Nomme-m'en un. Rien qu'un!
- Nietzsche.
- T'as vu
ce qui lui est arrivé, à force de ne pas boire?
- Il est
devenu fou, conclut Fred.
- Mon cher
Philippe tu as de bien meilleures chances que moi pour réussir en
littérature: tu bois déjà. Moi, je bois peu. Et beaucoup
trop peu, même.
- On a vu
ça l'autre soir, au show de Balt, ricane Fred.
- Mais, mais,
pourtant, j'ai bu!
- Oh oui,
absolument. Deux gorgées? »
VII
Avec Virginie, l'une
de nos toutes premières conversations. Nous étions deux fans
de Boris Vian, et j'expliquais alors qu'un certain personnage de Vian s'appelait
Peter Gna. Virginie ne me croyait pas et riait. C'était par trop
ridicule... Peter Gna? Nous étions morts de rire tous les deux,
et je persistais: oui! oui! je le jure! Elle ne faisait que rigoler, rigoler
et rigoler. Le mot « Gna », c'était trop pour elle.
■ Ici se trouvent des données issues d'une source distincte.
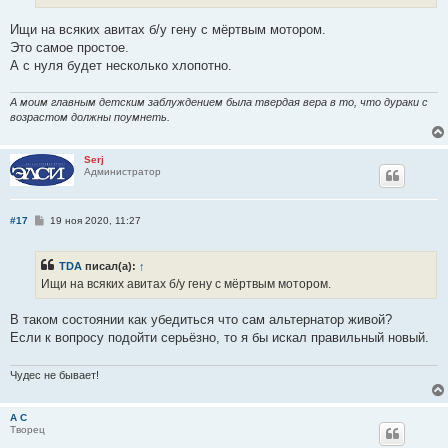
н
и
е
Ищи на всяких авитах б/у гену с мёртвым мотором.
Это самое простое.
А с нуля будет несколько хлопотно.
А моим главным детским заблуждением была твердая вера в то, что дураки с
возрастом должны поумнеть.
Serj
Администратор
С
#17
19 ноя 2020, 11:27
о
о
б
TDA
писал(а):
↑
щ
е
Ищи на всяких авитах б/у гену с мёртвым мотором.
н
и
е
В таком состоянии как убедиться что сам альтернатор живой?
Если к вопросу подойти серьёзно, то я бы искал правильный новый.
Чудес не бывает!
А С
Творец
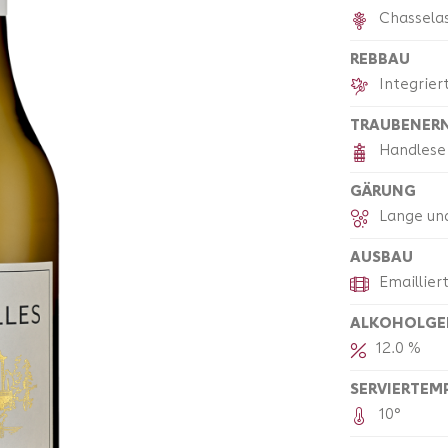
Chassela
REBBAU
Integrie
TRAUBENER
Handlese
GÄRUNG
Lange und
AUSBAU
Emaillier
ALKOHOLGE
12.0 %
SERVIERTEM
10°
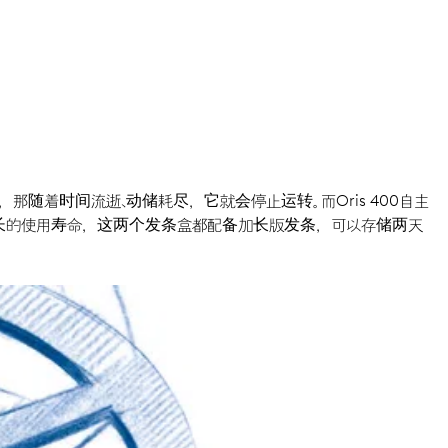
随着时间流逝、动储耗尽，它就会停止运转。 而Oris 400自主
更长的使用寿命，这两个发条盒都配备加长版发条，可以存储两天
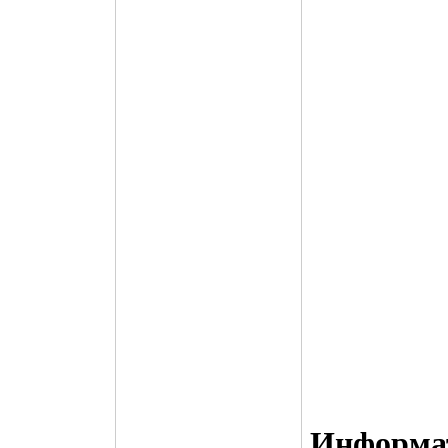
Инфоpма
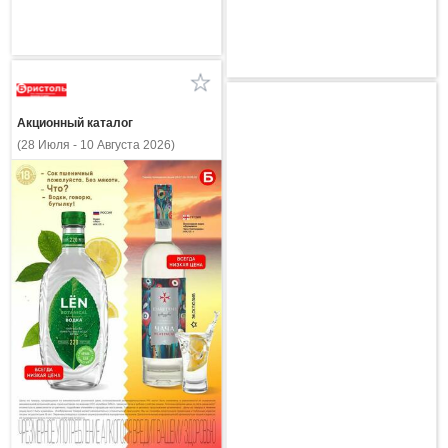
Акционный каталог
(28 Июля - 10 Августа 2026)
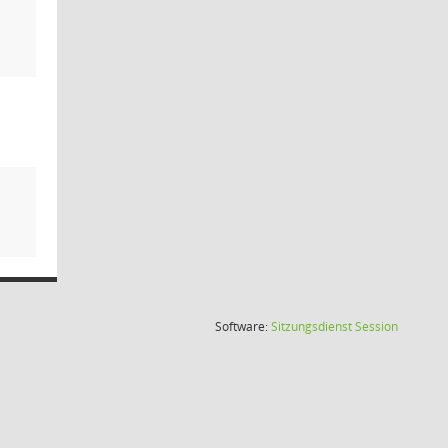
(Wird in
Software:
Sitzungsdienst
Session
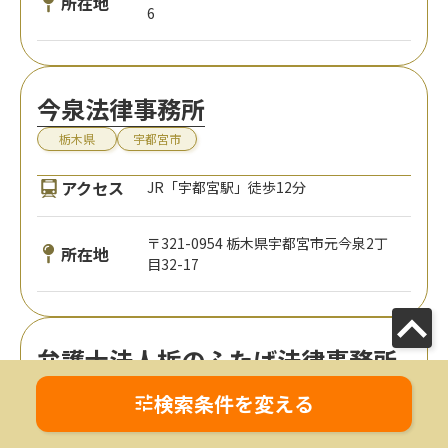
所在地
6
今泉法律事務所
栃木県
宇都宮市
アクセス
JR「宇都宮駅」徒歩12分
〒321-0954 栃木県宇都宮市元今泉2丁
所在地
目32-17
弁護士法人栃のふたば法律事務所
栃木県
宇都宮市
検索条件を変える
アクセス
JR「南宇都宮駅」から徒歩12分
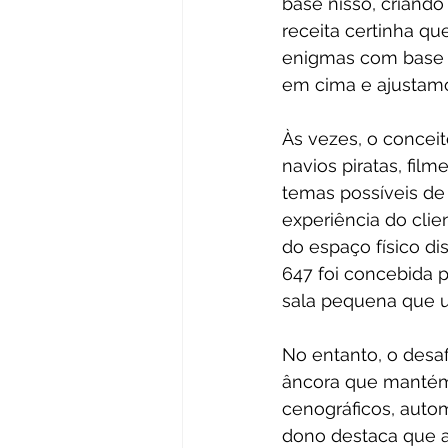
base nisso, criando
receita certinha q
enigmas com base 
em cima e ajustamo
Às vezes, o concei
navios piratas, fil
temas possíveis de
experiência do clie
do espaço físico di
647 foi concebida p
sala pequena que ut
No entanto, o desaf
âncora que mantém 
cenográficos, autom
dono destaca que a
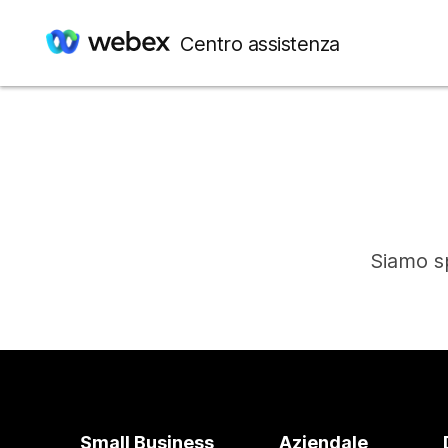
Centro assistenza
Siamo sp
Small Business
Aziendale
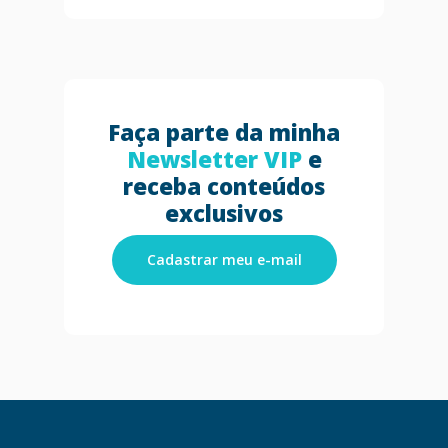
Faça parte da minha
Newsletter VIP
e
receba conteúdos
exclusivos
Cadastrar meu e-mail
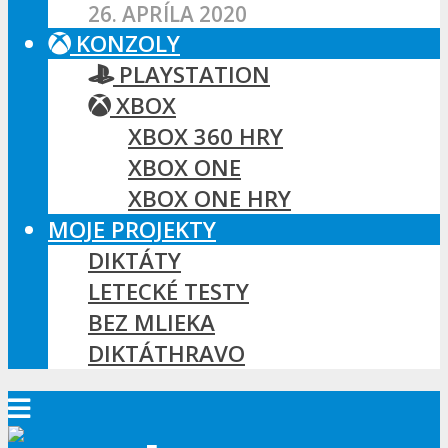
26. APRÍLA 2020
KONZOLY
PLAYSTATION
XBOX
XBOX 360 HRY
XBOX ONE
XBOX ONE HRY
MOJE PROJEKTY
DIKTÁTY
LETECKÉ TESTY
BEZ MLIEKA
DIKTÁTHRAVO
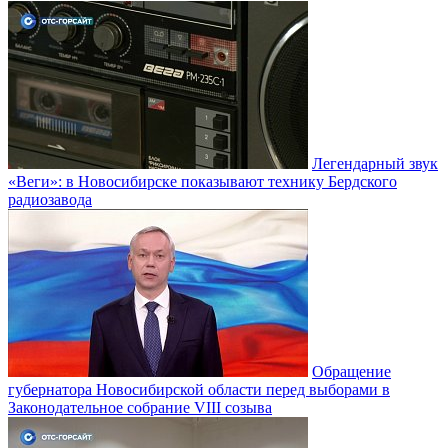
Легендарный звук
«Веги»: в Новосибирске показывают технику Бердского
радиозавода
Обращение
губернатора Новосибирской области перед выборами в
Законодательное собрание VIII созыва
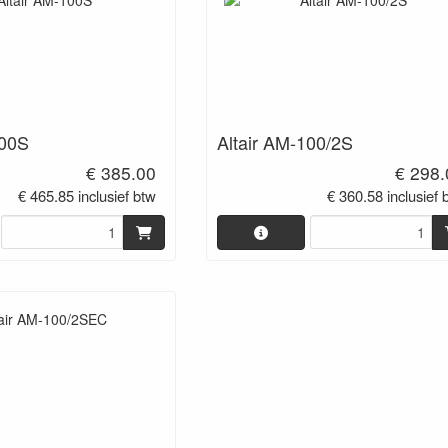
100S
Altair AM-100/2S
€ 385.00
€ 298.
€ 465.85 inclusief btw
€ 360.58 inclusief 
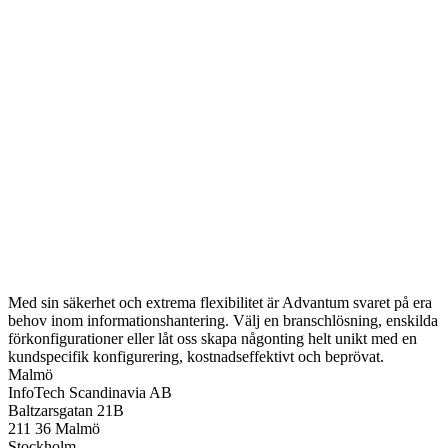
Med sin säkerhet och extrema flexibilitet är Advantum svaret på era
behov inom informationshantering. Välj en branschlösning, enskilda
förkonfigurationer eller låt oss skapa någonting helt unikt med en
kundspecifik konfigurering, kostnadseffektivt och beprövat.
Malmö
InfoTech Scandinavia AB
Baltzarsgatan 21B
211 36 Malmö
Stockholm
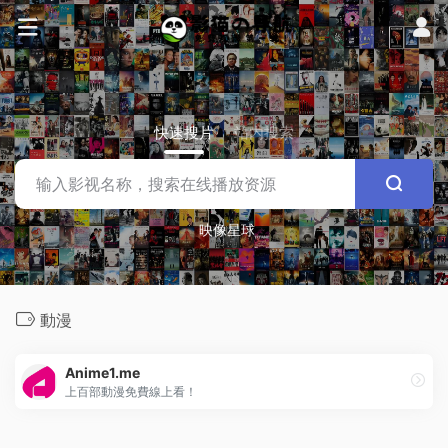
快速搜片
站内搜索
映像星球
動漫
Anime1.me
上百部動漫免費線上看！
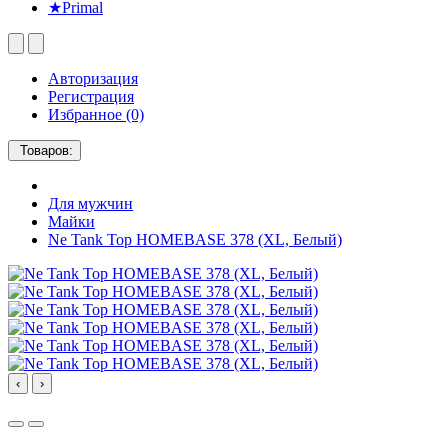
★Primal
Авторизация
Регистрация
Избранное (0)
Товаров:
Для мужчин
Майки
Ne Tank Top HOMEBASE 378 (XL, Белый)
‹
›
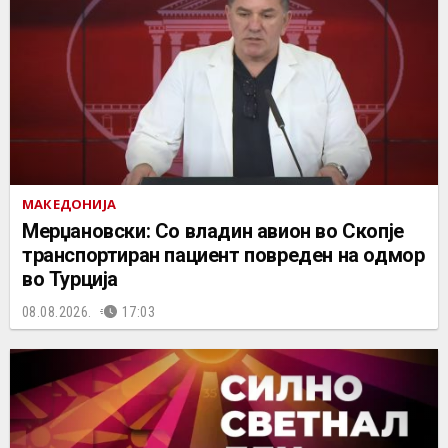
МАКЕДОНИЈА
Мерџановски: Со владин авион во Скопје
транспортиран пациент повреден на одмор
во Турција
08.08.2026.
17:03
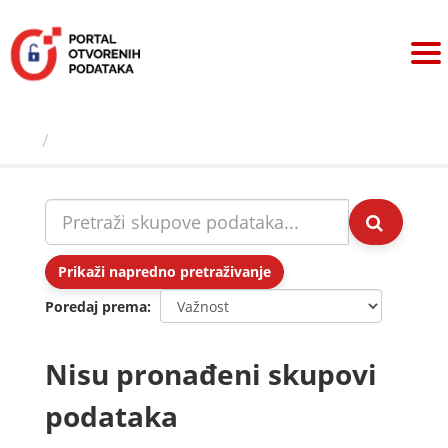
Preskoči
na
sadržaj
Skupovi podаtаkа
Prikaži napredno pretraživanje
Poredaj prema
Nisu pronađeni skupovi
podataka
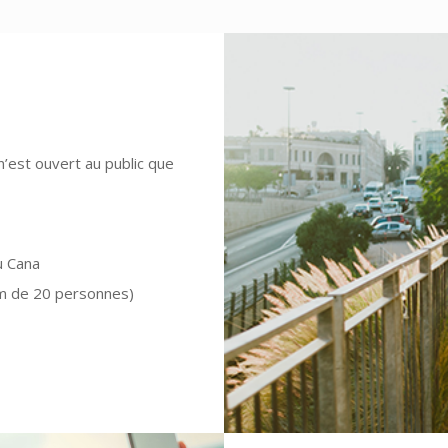
’est ouvert au public que
u Cana
um de 20 personnes)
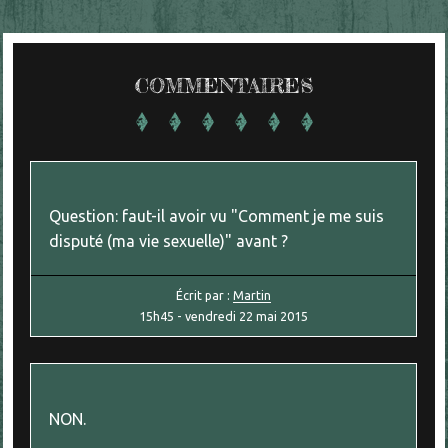
COMMENTAIRES
Question: faut-il avoir vu "Comment je me suis
disputé (ma vie sexuelle)" avant ?
Écrit par :
Martin
15h45
-
vendredi 22
mai 2015
NON.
Finalement, elle attrapa le hoquet. Et lorsque nous nous sommes revus,
j'avais emmené le bouquin. Je lui trouve la page et elle s'écrie:
« C'est vrai! Peter Gna! - C'est imprimé noir sur blanc! »
Et voilà le hoquet qui la reprend.
VIII
Quatre heures du
matin. Extirpés d'un party bruyant avec Vincent et Sébastien
le Français. Je demande si quelqu'un n'a pas vu l'être subversif
connu sous le nom de Fred.
«
Il est encore là-haut! lance Vincent. Tu ne l'as pas croisé
en sortant?
- Non. Mais
je vais retourner lui dire au revoir... J'ai pas revu Lara non plus.
- Elle est
toujours là-haut également, de renchérir Vincent.
Elle est roulée en boule dans un grand fauteuil et elle dort.
- Je ne puis
me permettre d'aller embrasser Lara si elle est dans un fauteuil et qu'elle
est roulée en boule et qu'elle dort.
- Personne
ne le peut, » conclue Vincent.
IX
Une jeune femme pleine
d'entrain, aux cheveux courts et bouclés, portant une ample chemise
rose, usée, me demande si je n'aurais pas « un petit peu de
monnaie ». Bon, allez, je fouille dans mes poches tout en n'oubliant
pas de la prévenir: moi-même, je suis l'homme le plus pauvre
de Montréal.
«
Non non, c'est moi! s'écrie-t-elle aussitôt.
- Toi? Mais
tu n'es pas un homme...
- J'oubliais!
(Elle fait la moue.) Alors je suis la femme la plus pauvre de Montréal.
»
Et
cette moue méritait bien trente-cinq sous.